# [Text shown]
# # # # #

For instance, my education began in 1950 in a one-room schoolhouse in Quincy, Illinois. There were 13 of us from Grades 1 through 8. We sat in the old-fashioned desks all in a row – one row for each grade. There was never anyone in the grade above me. I have fond memories of that school and still remember my teacher’s name – Mrs. Hull.

My friend Darlene Kemery didn’t exactly start off the way I did. She and her family took the little white schoolhouse in Hanh’s Peak, Colorado a step further.

Darlene’s History:

The residents of Hahn’s Peak built their schoolhouse in 1911 and opened it in 1912. The small cabin they had been using as a school was no longer large enough to accommodate the growing number of children whose families had come to the Hahn’s Peak area to homestead.

Darlene’s grandparents, James and Rose Wheeler, arrived in Hahn’s Peak along with their three small children and a dog in 1921. James had been searching for a long time for a place he could raise his family and Hahn’s Peak was one of the last places he could file a homestead.

James built a cabin in a small cove that is currently near one of the boat launches on Steamboat Lake. The only trace you will find now of where the cabin was, is some rhubarb Rose planted in their garden.

# # # # #

# [Recorded information]
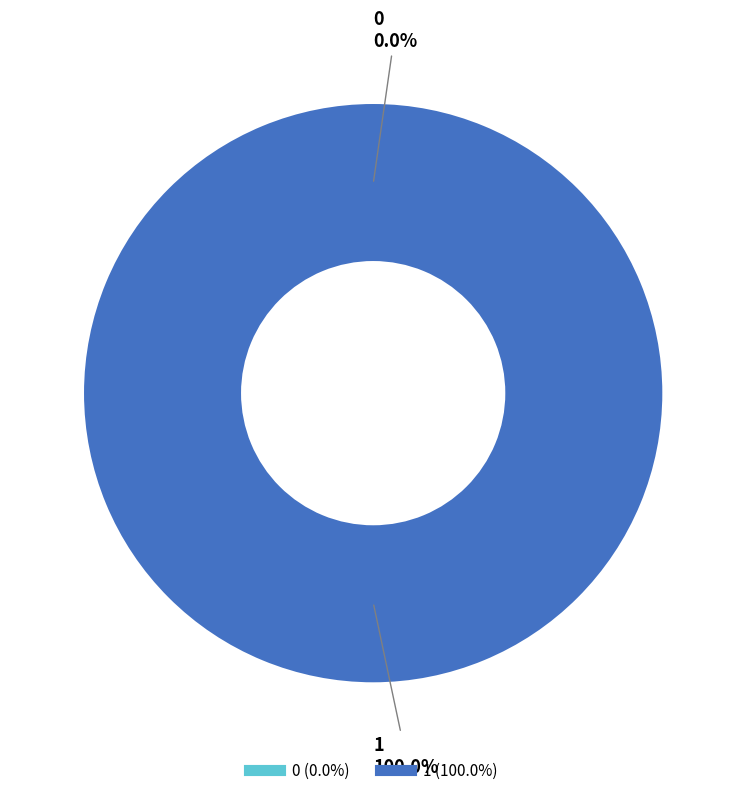

To the nearest percent, what percentage of the pie is 1?

100%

# # # # #

# [Problems to work on]
**a)** Sum up the schoolhouse passage in three sentences.
**b)** Pick up the schoolhouse passage right after its final sentence and carry it forward.

# [Your responses]
**a)** The writer's schooling began in 1950 in a one-room schoolhouse in Quincy, Illinois, where 13 pupils in Grades 1 through 8 sat in rows by grade under a teacher named Mrs. Hull. In Hahn's Peak, Colorado, residents built a schoolhouse in 1911 and opened it in 1912 because the small cabin used as a school could no longer hold the growing number of homesteading families' children. The writer's friend Darlene Kemery descends from James and Rose Wheeler, who arrived there with three small children and a dog in 1921 to homestead, and the only trace left of their cabin near Steamboat Lake is some rhubarb Rose planted.

**b)**
As their family grew, they slowly improved on the homestead over the next five years. By then the children were old enough to attend school. The “school bus” at the time was a wagon hitched up to a horse and driven by Earl Bedell, whose family were also homesteaders.

During the winter the wagon was replaced with a sled. Some of the older children skied to school so there would be room for the younger children. The schoolhouse was also used as a gathering place during the winter for Christmas and 4th of July celebrations.

They later moved to a 168-acre ranch that James purchased. The Wheelers stayed on their ranch until 1945.

Slowly, all the other homesteaders left the area and they were the only “homesteaders” left in the valley. WWII had taken the older boys who were drafted and sent off to fight the war. Only the younger boys were left to help with the ranch work.

In the late 1960s, a dam was built on Willow Creek and flooded the valley that included the Wheeler ranch. Rose wrote to the forest service and asked if the graves of her two children would be preserved. The graves are at the top of a hill overlooking the valley. The forest service put up a granite marker on the graves.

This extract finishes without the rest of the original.